Economia

Sonangol e ENI avançam com parceria para energia solar no sul de Angola

A petrolífera angolana Sonangol e a sua congénere italiana ENI assinaram hoje, em Luanda, um acordo de para constituição de uma empresa para produzir electricidade através de energia solar na província do Namibe, sul do país.
Sonangol e ENI avançam com parceria para energia solar no sul de Angola
Sonangol e ENI avançam com parceria para energia solar no sul de Angola

O acordo foi assinado no Centro de Convenções de Talatona, sul de Luanda, durante os trabalhos do segundo dia da conferência “Angola Oil & Gás 2019”, e foram signatários o presidente da administração da Sonangol, Sebastião Gaspar Martins, e o vice-presidente da ENI para África Subsariana, Guido Brusco.

Em declarações aos jornalistas, o director-geral adjunto da ENI, João Silva, fez saber que o projecto, que vai lançar a utilização de energias renováveis em Angola, será implementando em duas fases.

“A primeira fase a ser implementada com 25 MegaWatts e será seguida, um ano depois, com mais 25 MegaWatts, e tem o objectivo principal fr redução do consumo de diesel na produção [em centrais termoeléctricas] de energia que se verifica no sul do país”, afirmou.

Na sequência da assinatura do acordo, adiantou, “teremos todo o processo de aquisição da concessão, mas temos como meta fazermos a decisão do investimento final no primeiro trimestre do próximo ano”.

Segundo João Silva, a região sul de Angola “é a zona com maior radiação solar” daí, sublinhou, a “nossa aposta nessa zona ainda com, particularidade, de que a rede de distribuição não está ligada com a zona norte do país”.
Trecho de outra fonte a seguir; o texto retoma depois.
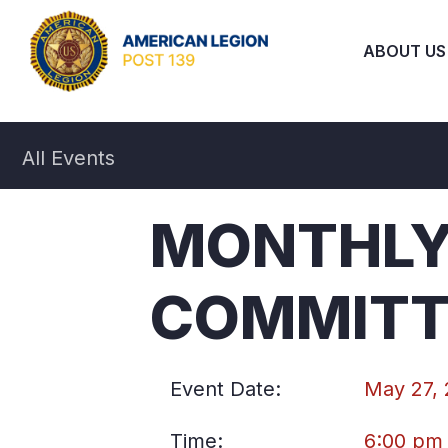
ABOUT US
All Events
MONTHLY
COMMITT
Event Date:
May 27,
Time:
6:00 pm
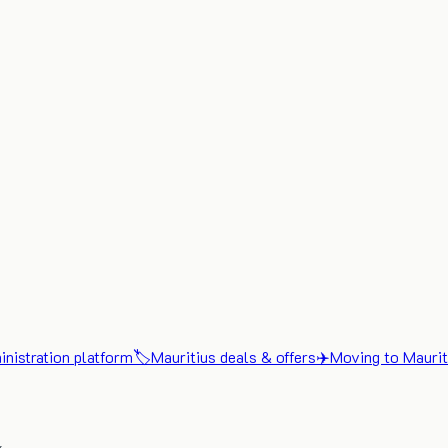
nistration platform
🏷️
Mauritius deals & offers
✈️
Moving to Maurit
x.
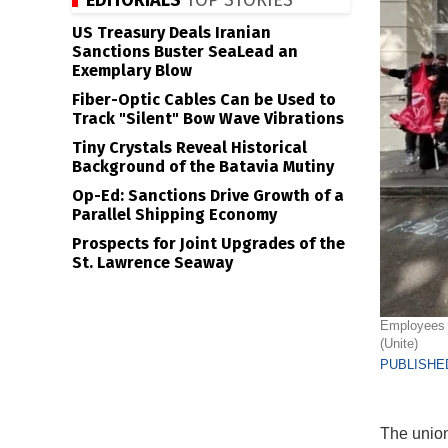
EDITORIALS
TOP STORIES
US Treasury Deals Iranian
Sanctions Buster SeaLead an
Exemplary Blow
Fiber-Optic Cables Can be Used to
Track "Silent" Bow Wave Vibrations
Tiny Crystals Reveal Historical
Background of the Batavia Mutiny
Op-Ed: Sanctions Drive Growth of a
Parallel Shipping Economy
Prospects for Joint Upgrades of the
St. Lawrence Seaway
Employees o
(Unite)
PUBLISHED
The unioni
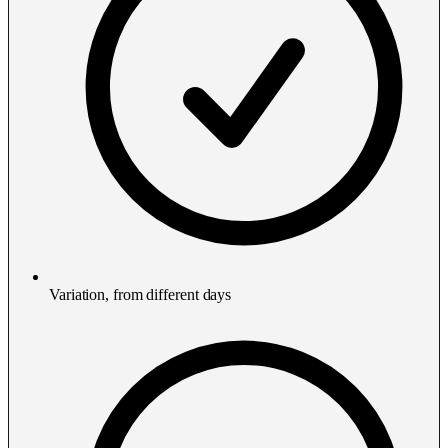
Variation, from different days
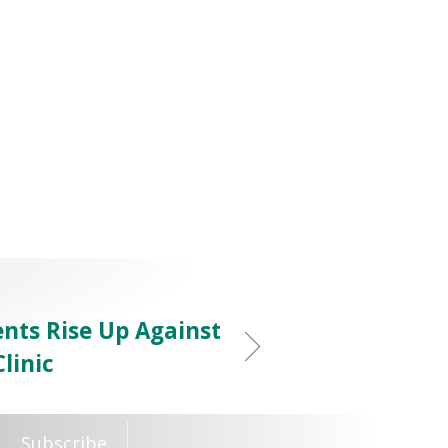
nts Rise Up Against
linic
Subscribe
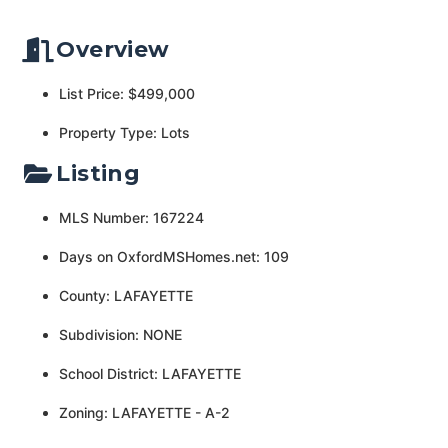
Overview
List Price: $499,000
Property Type: Lots
Listing
MLS Number: 167224
Days on OxfordMSHomes.net: 109
County: LAFAYETTE
Subdivision: NONE
School District: LAFAYETTE
Zoning: LAFAYETTE - A-2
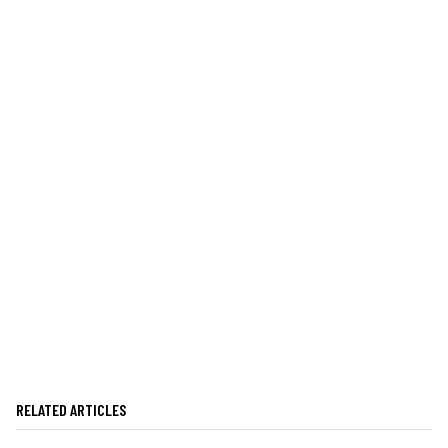
RELATED ARTICLES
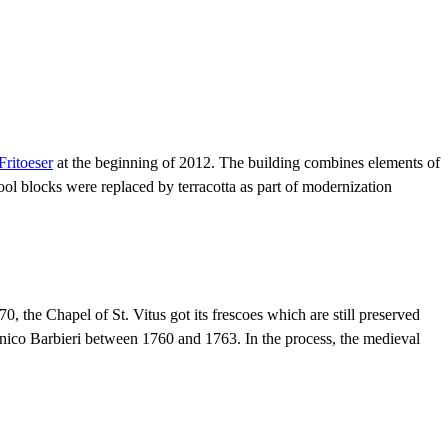
Fritoeser
at the beginning of 2012. The building combines elements of
l blocks were replaced by terracotta as part of modernization
, the Chapel of St. Vitus got its frescoes which are still preserved
enico Barbieri between 1760 and 1763. In the process, the medieval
A conferência “Angola Oil & Gás 2019” é uma promoção da África Oil & Power (AOP), o Governo de Angola e parceiros internacionais para reflexões sobre o sector petrolífero e gás de Angola em meio das reformas em curso implementadas pelo Presidente angolano, João Lourenço.

Na ocasião, um acordo de crédito para maior inserção de gás natural na matriz energética de Angola foi também assinado entre o Governo angolano e o Fundo de Financiamento Americano (NFE International).

Para o ministro dos Recursos Minerais e Petróleos de Angola, Diamantino Pedro Azevedo, o acordo, que envolve também os ministérios das Finanças e da Energia e Águas prevê a diversificação da matriz energética do país.

“Este acordo insere-se no âmbito da estratégia do Governo de melhoria da matriz energética do nosso país, de fazer com que o gás tenha um papel relevante nessa matriz e iremos com este fundo trabalhar para maior inserção do gás na nossa”, referiu.

A conferência “Angola Oil & Gás 2019” promovida pela África Oil & Power (AOP), o Governo de Angola e parceiros internacionais, que encerra na quinta-feira, debateu hoje as “Novas Abordagens à Indústria de Petróleo e Gás de Angola” e o “Papel das Mulheres na Indústria Petrolífera”.